By conserving energy and using most of it during the time of the race when everyone else is fading, I’ll make up ground from that first mile and, if I can maintain, beat more opponents as well as beat my post-high school P.R.

See how that works? Progressively get faster rather than slower, and you put yourself in a place to run a faster race than ever. Plus you’ll look B.A. barreling through that last mile. This is my strategy going into my race Saturday morning.

New Shoes and Ish

I buy all my running shoes from Grant, who works at Garry Gribbles Running Sports. You should always buy your shoes from running stores with pros who know how to identify what kind of foot you have, know what kind of races you run, and understand what your goals are. They’ll fit you to a shoe that will put you in the best position to run fast and pain free. My random Nike’s I ran with a few years ago wound up injuring my knees and shins. Grant fitted me for a pair of Nike Triax, and a week later I was running 5K’s a minute faster and had no more pain.

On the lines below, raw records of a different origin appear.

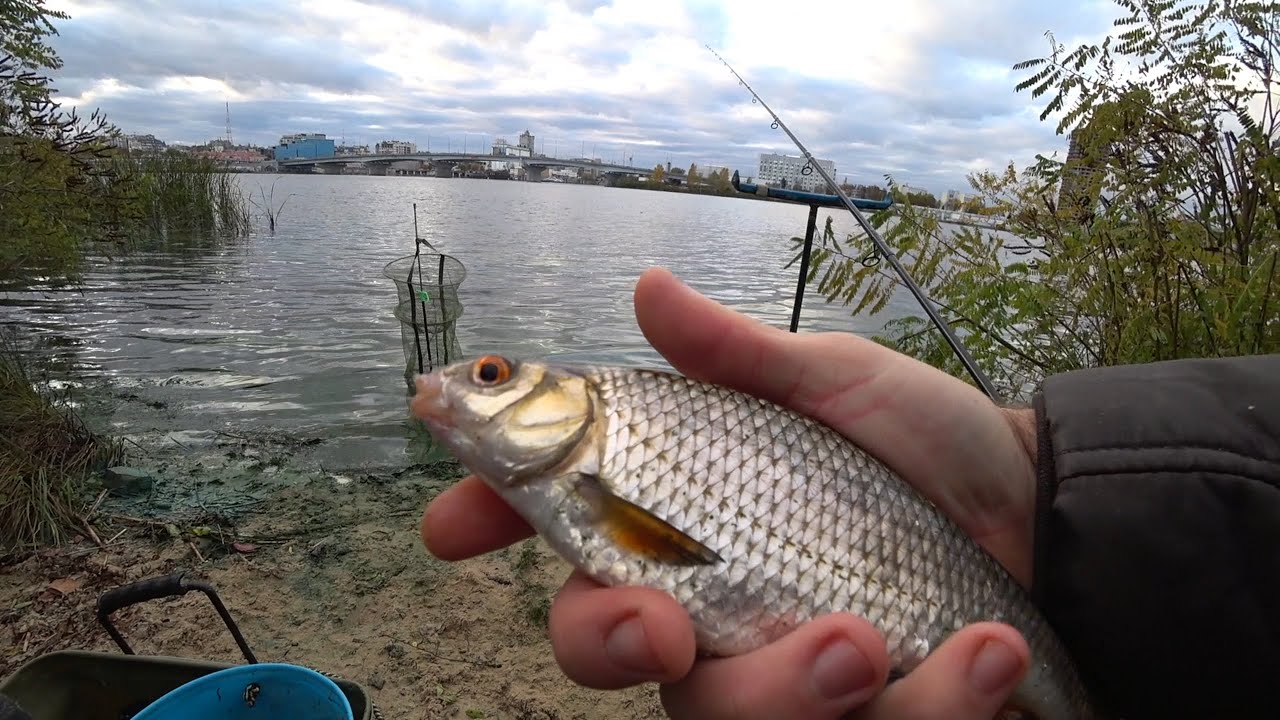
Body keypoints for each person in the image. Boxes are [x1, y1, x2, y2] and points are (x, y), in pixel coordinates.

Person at [417, 267, 1280, 720]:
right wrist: (1045, 474)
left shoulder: (609, 433)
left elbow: (651, 548)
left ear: (567, 402)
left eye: (491, 376)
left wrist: (1039, 484)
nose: (460, 385)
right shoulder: (576, 471)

Saturday, I bought these in light gray and red: New Balance’s REVlite. I wish I could run in a more minimalist shoe, but my feet are flat as f*ck. I have to have stability and cushion in my shoe. The REVlite’s are a lot like my old shoe, but they are lighter and have more cushion. Pretty much perfect. The plan is to continue training in my old shoes, but use the new ones for races or speed workouts. This will keep them as fresh as possible.

I also want a third pair: trail runners–a shoe used specifically for running trails, crazy terrain, or even in the snow. I discovered trail running last week, and I’m enamored. This could get expensive…But who cares! On my lunch today, I went to the Top City Gribbles store and bought these, the Mizuno Wave Ascend 5, which is a fancy name for “shoe.” These are a top-notch trail shoe. I have pretty much turned my legs into Jeeps. I can go anywhere now.

I should be set for a long time. I’ll be able to train year-round, and supplement my resistance training in the colder months with a shoe that allows me to navigate crap weather or Kamikaze squirrels.